[Start of Attachment]

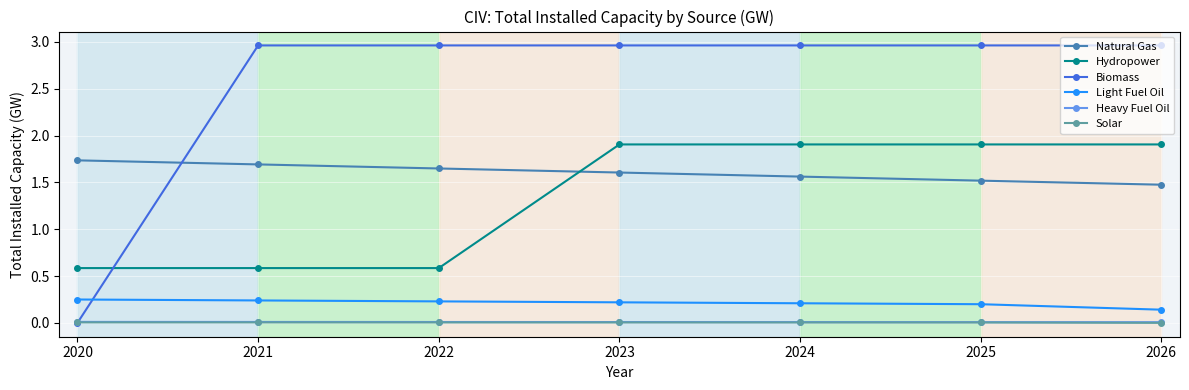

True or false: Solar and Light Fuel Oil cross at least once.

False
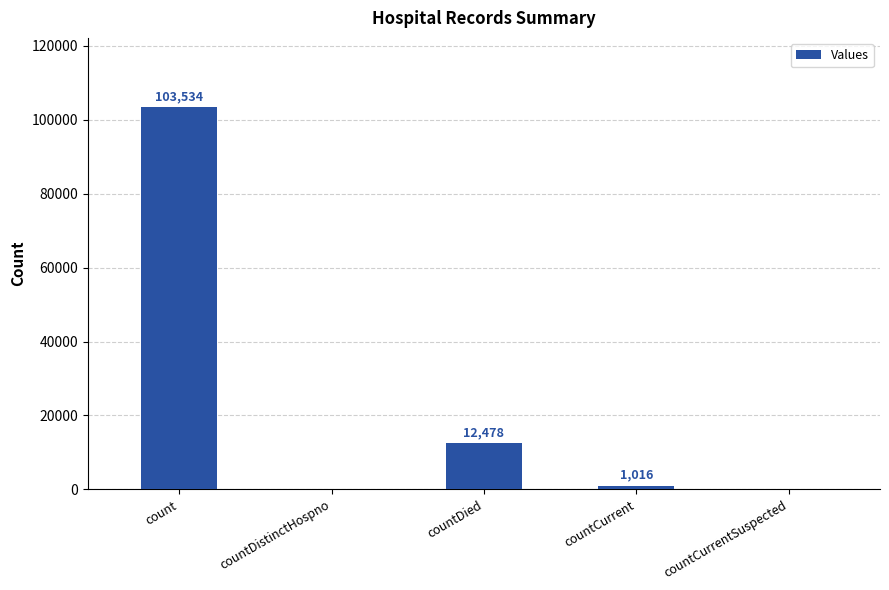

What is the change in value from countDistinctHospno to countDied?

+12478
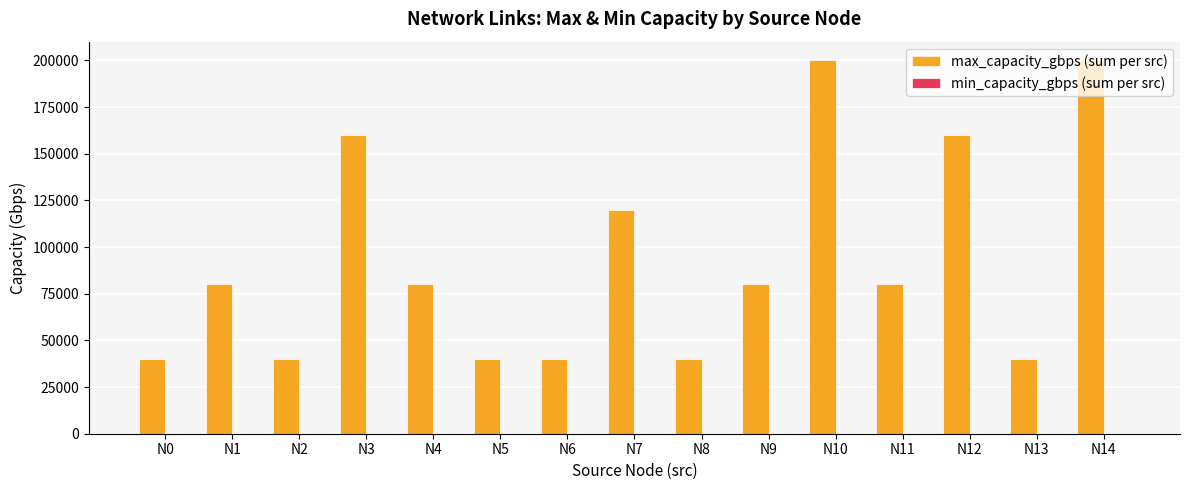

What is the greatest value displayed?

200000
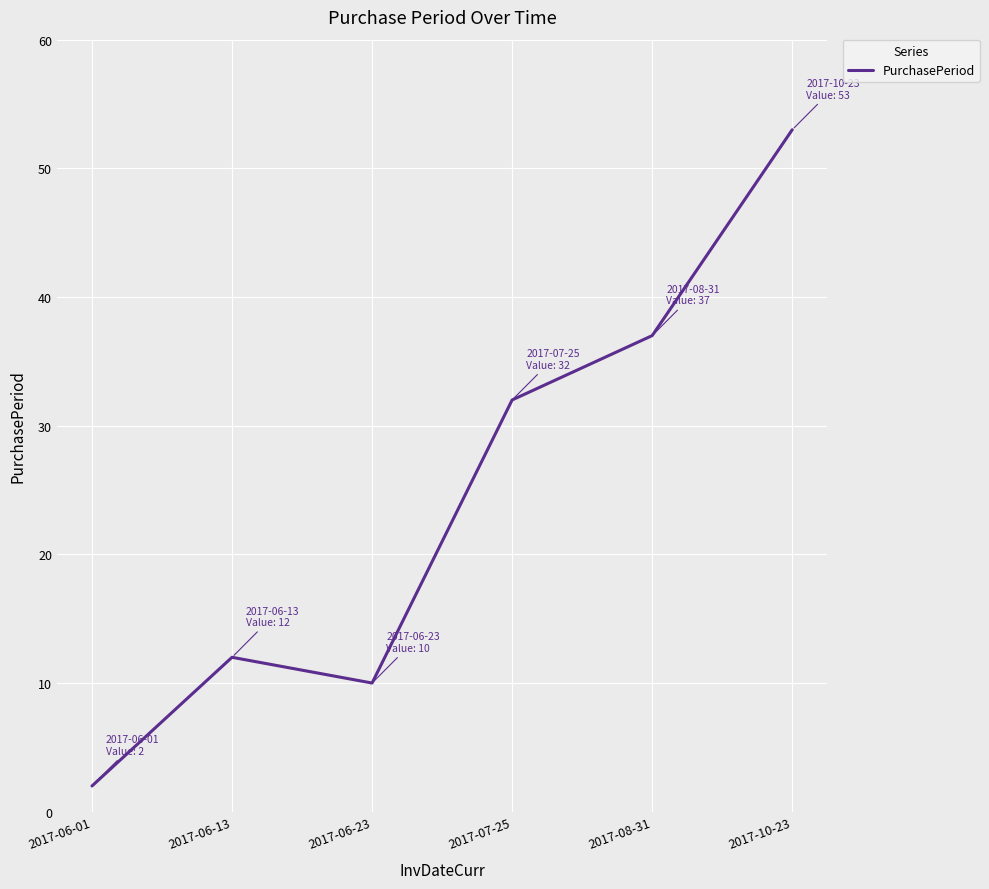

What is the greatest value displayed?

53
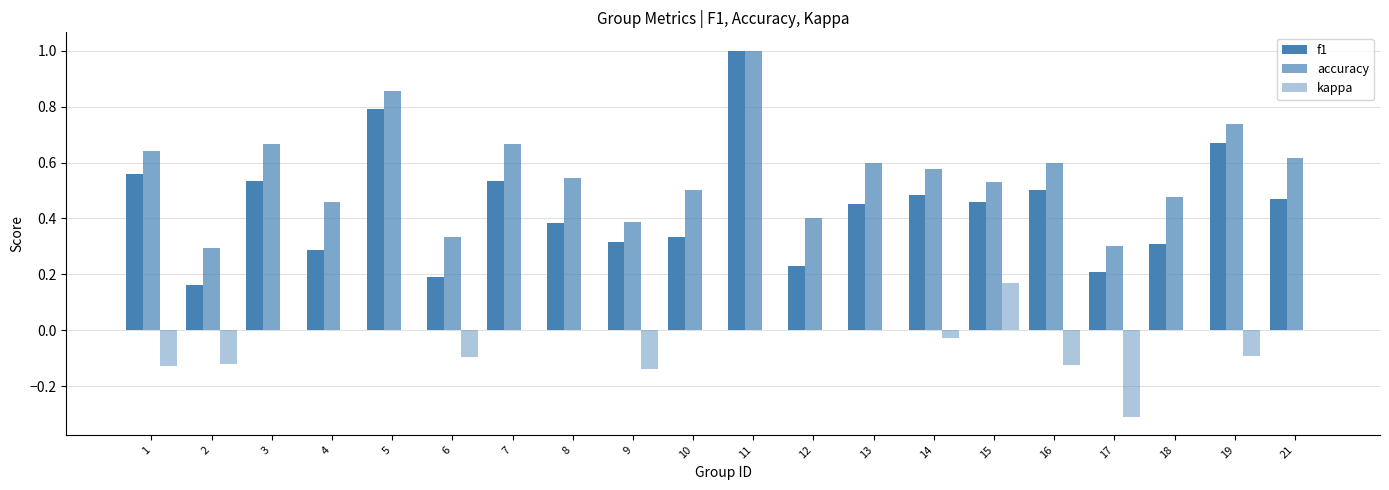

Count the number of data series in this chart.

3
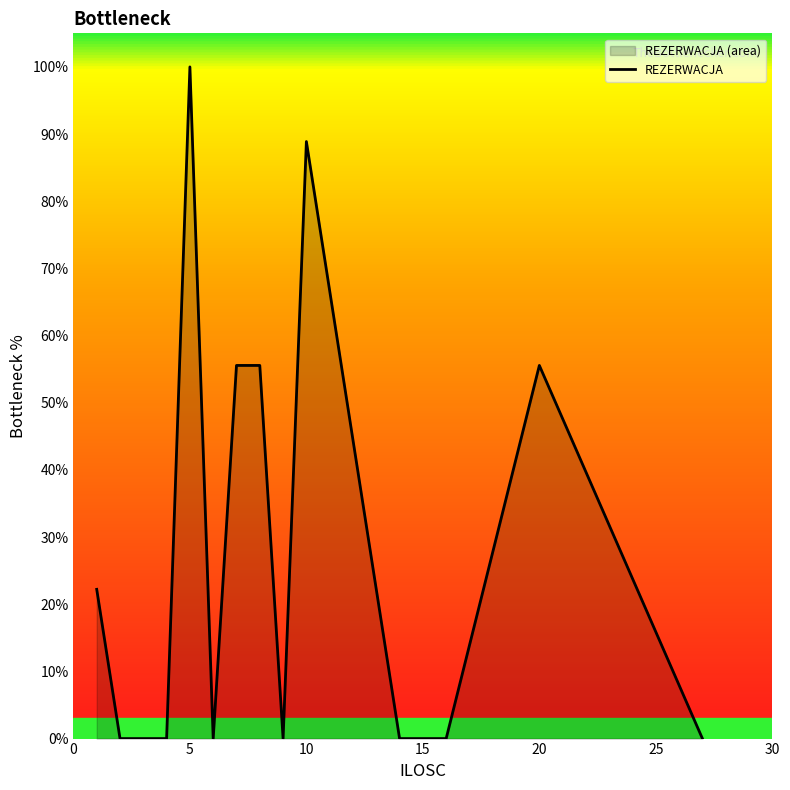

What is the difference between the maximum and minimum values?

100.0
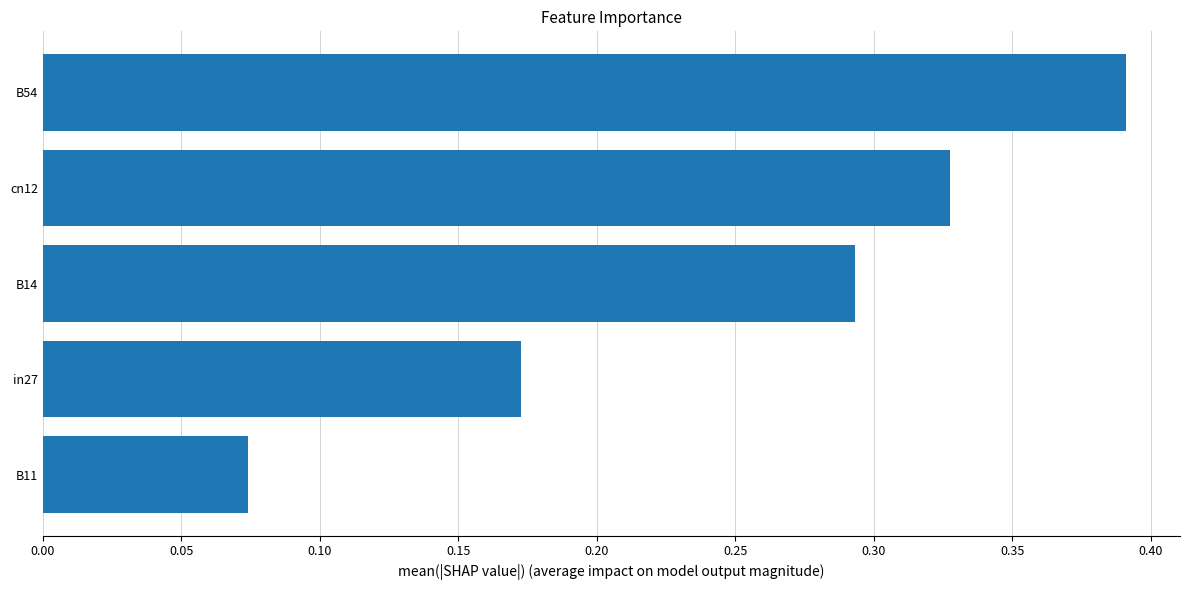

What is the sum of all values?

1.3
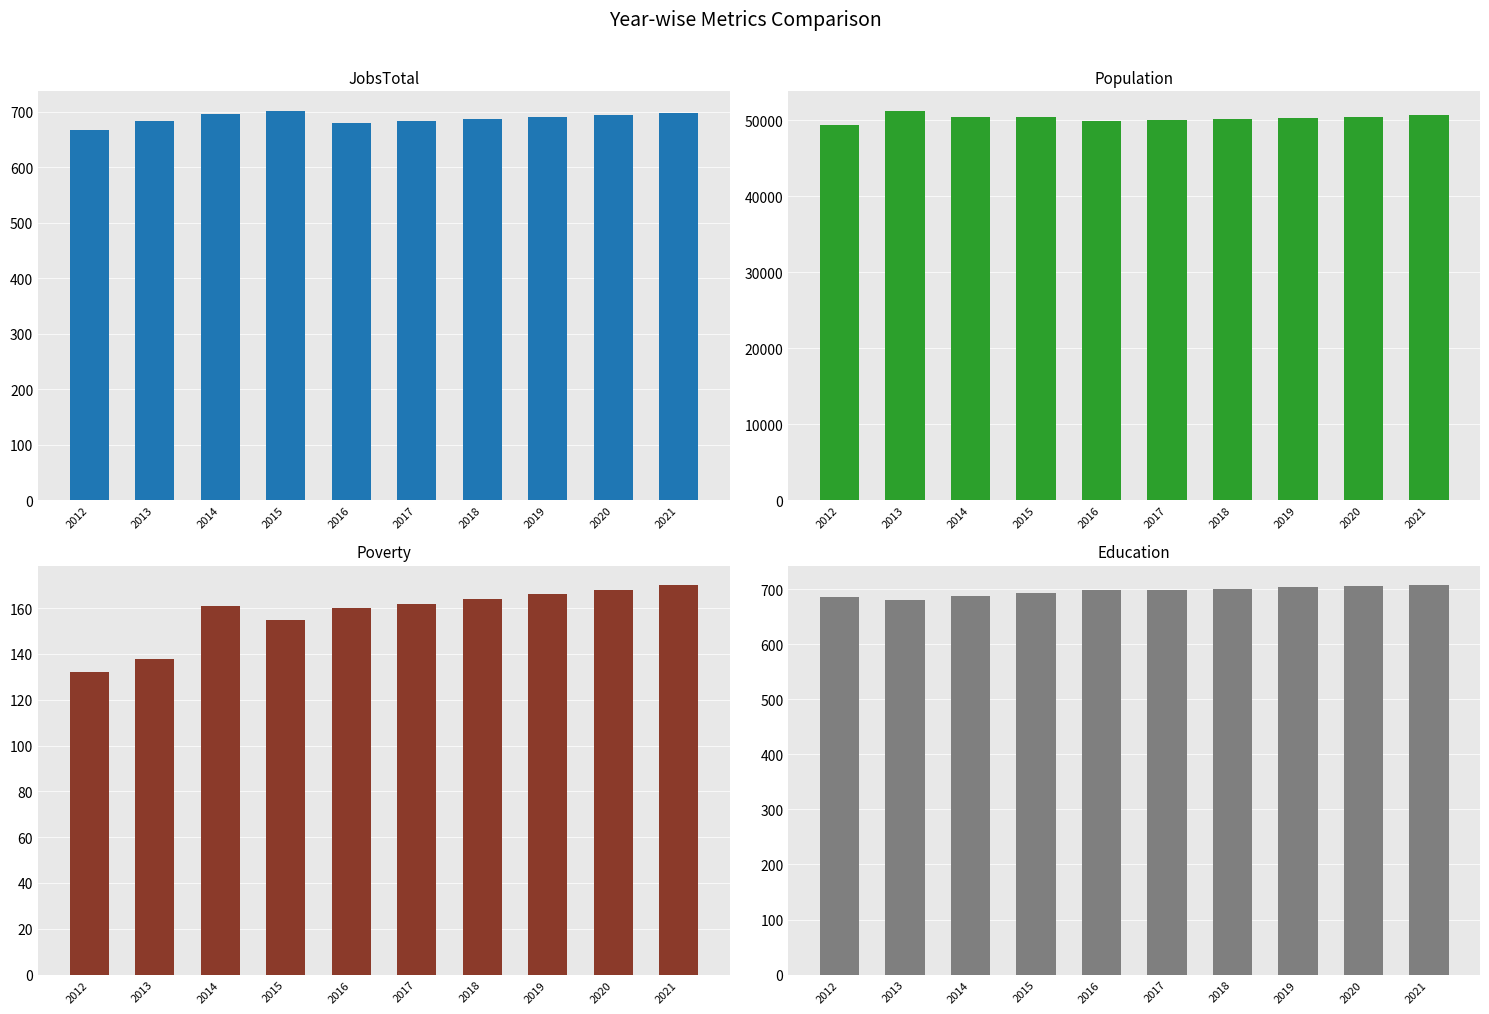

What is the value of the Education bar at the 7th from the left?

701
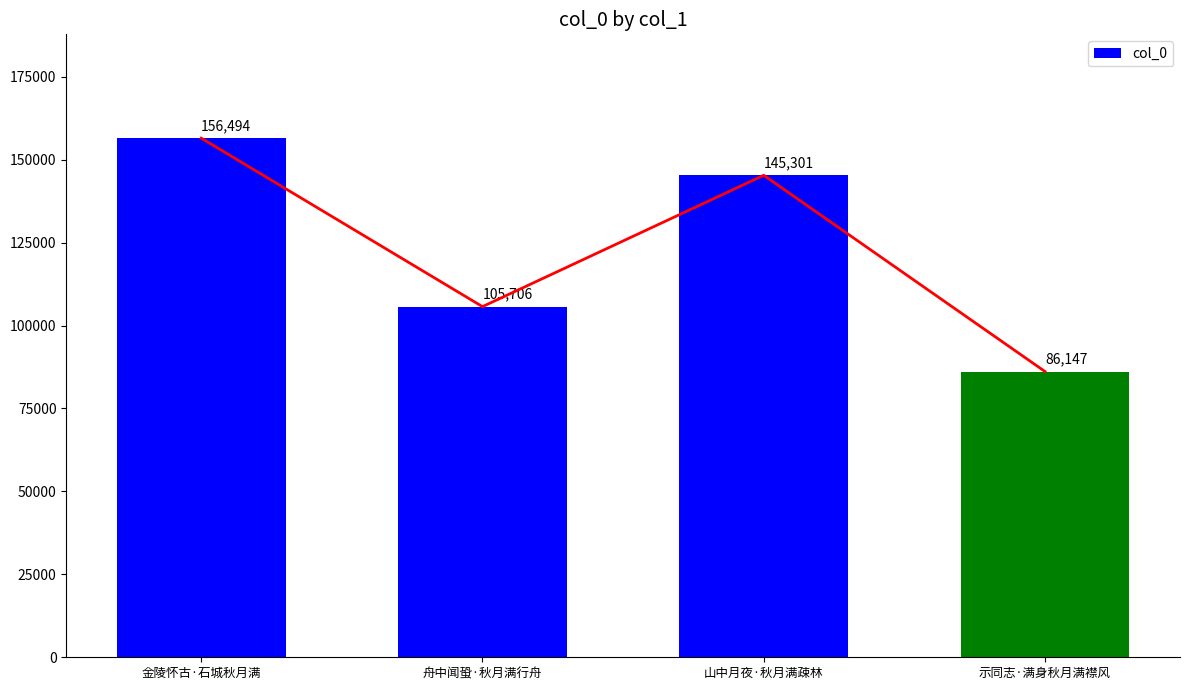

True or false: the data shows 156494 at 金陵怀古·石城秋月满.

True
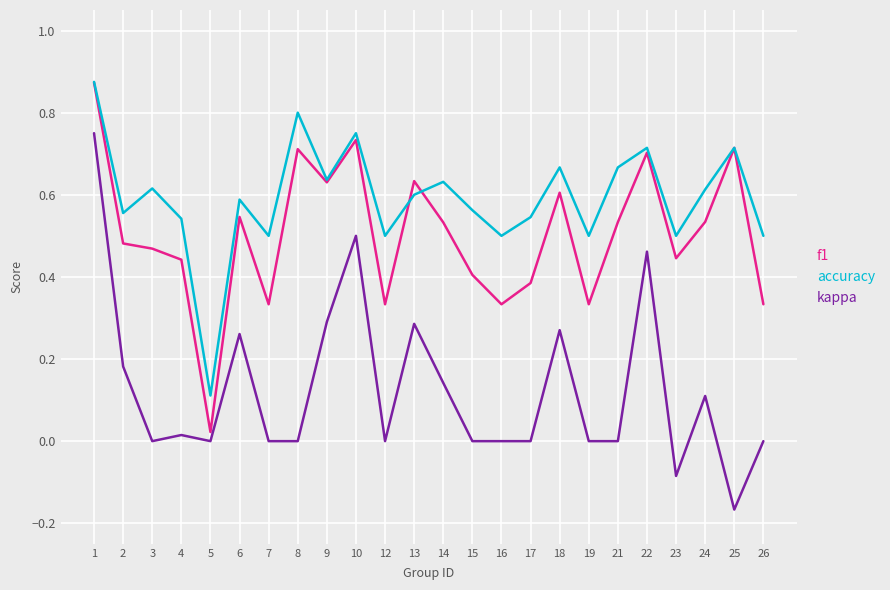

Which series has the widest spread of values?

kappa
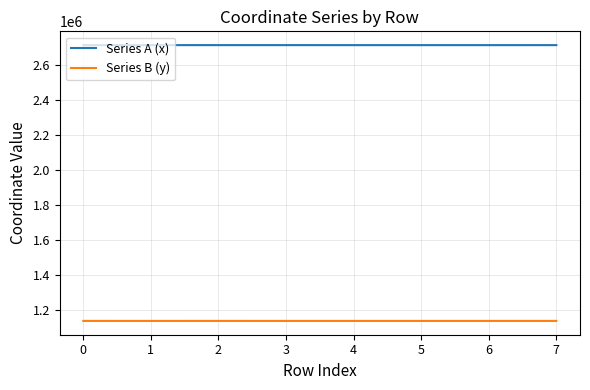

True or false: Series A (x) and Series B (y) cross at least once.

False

[End of Attachment]

> **REQUEST**: Copy the listing above word for word, from the first line to the last, leaving out the pictures.

> **REPLY**:
True or false: Solar and Light Fuel Oil cross at least once.

False

What is the change in value from countDistinctHospno to countDied?

+12478

What is the greatest value displayed?

200000

What is the greatest value displayed?

53

Count the number of data series in this chart.

3

What is the difference between the maximum and minimum values?

100.0

What is the sum of all values?

1.3

What is the value of the Education bar at the 7th from the left?

701

True or false: the data shows 156494 at 金陵怀古·石城秋月满.

True

Which series has the widest spread of values?

kappa

True or false: Series A (x) and Series B (y) cross at least once.

False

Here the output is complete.